A Maria Joana pode não aprender a ler tão depressa e contar não é com ela, mas tem uma capacidade brutal de perdoar. Quando alguém lhe faz mal, quando um menino na escola a empurra, ela vai ter com o menino para o abraçar e dizer que gosta dele; e o que acontece é que o menino abraça-a de volta e diz «eu também gosto de ti» e não repete o comportamento. Isto ensina-me tanto sobre a nossa capacidade de perdoar, de nos entregarmos ao outro”.

Joana Morais e Castro identifica junto da UCP a oportunidade de, sendo um “local humanista”, poder ser “também um local da reflexão, do pensamento” e indica a necessidade de “pensar criticamente, refletir e evoluir”.

“Na Igreja temos de fazer muito caminho: questionar, incluir mais, abrir aos vários movimentos e à Igreja em si, para que as pessoas com deficiência possam ter posições de relevo. Temos de olhar para ao Novo Testamento e perceber todos os episódios com pessoas com deficiência e perceber o que nos dizem. Temos de dar esse passo”, indica.

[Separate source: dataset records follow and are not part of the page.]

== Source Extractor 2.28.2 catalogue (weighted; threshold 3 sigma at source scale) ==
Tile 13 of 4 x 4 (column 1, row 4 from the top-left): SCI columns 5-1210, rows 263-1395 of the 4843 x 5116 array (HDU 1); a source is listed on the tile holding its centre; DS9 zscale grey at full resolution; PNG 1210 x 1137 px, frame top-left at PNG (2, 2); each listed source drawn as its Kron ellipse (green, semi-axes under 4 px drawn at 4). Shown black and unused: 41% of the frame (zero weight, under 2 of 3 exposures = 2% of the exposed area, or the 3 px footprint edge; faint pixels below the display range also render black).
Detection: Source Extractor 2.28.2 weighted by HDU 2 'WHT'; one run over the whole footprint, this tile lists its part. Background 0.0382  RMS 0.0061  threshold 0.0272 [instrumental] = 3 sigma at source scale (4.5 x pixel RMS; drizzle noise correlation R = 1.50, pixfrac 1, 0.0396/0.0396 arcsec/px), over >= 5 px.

Com formação de base na área do Direito, Joana passou por instituições como o Instituto Padre António Vieira, o Centro Comunitário São Cirilo, a Compassio, e assume que o comum em todos os percursos que realizou, foram as pessoas.

“As missões vão mudando e o sentido onde estamos também muda, mas o central são as pessoas. Sou profundamente apaixonada pelas pessoas. É nos encontros que escuto Deus. Em todos estes trabalhos onde estive e servi é isso que une: a fragilidade, a exclusão e o encontro, com as pessoas. Acredito que somos chamados a servirmo-nos mutuamente. Se estamos díspares de necessidade e nos podemos ajudar, se nos dermos a este encontro, vamos perceber que nos damos mutuamente. Quando há uma troca, percebemos que este é o único caminho para nos tornarmos humanos”, aponta.

Nesta conversa Joana Morais e Castro fala sobre a sua “primeira escola de fragilidade”, sobre as conversas com os imigrantes que conheceu no Centro São Cirilo que lhe falavam de Deus, sobre a pergunta do seu filho que a levou, já adulta, a procurar a catequese e sobre as cartas que ainda hoje troca com a sua mãe.

A entrevista é emitida esta quinta-feira no Programa ECCLESIA, na Antena 1, pouco depois da meia-noite, ficando despois disponível no portal de informação e no podcast «Alarga a tua tenda».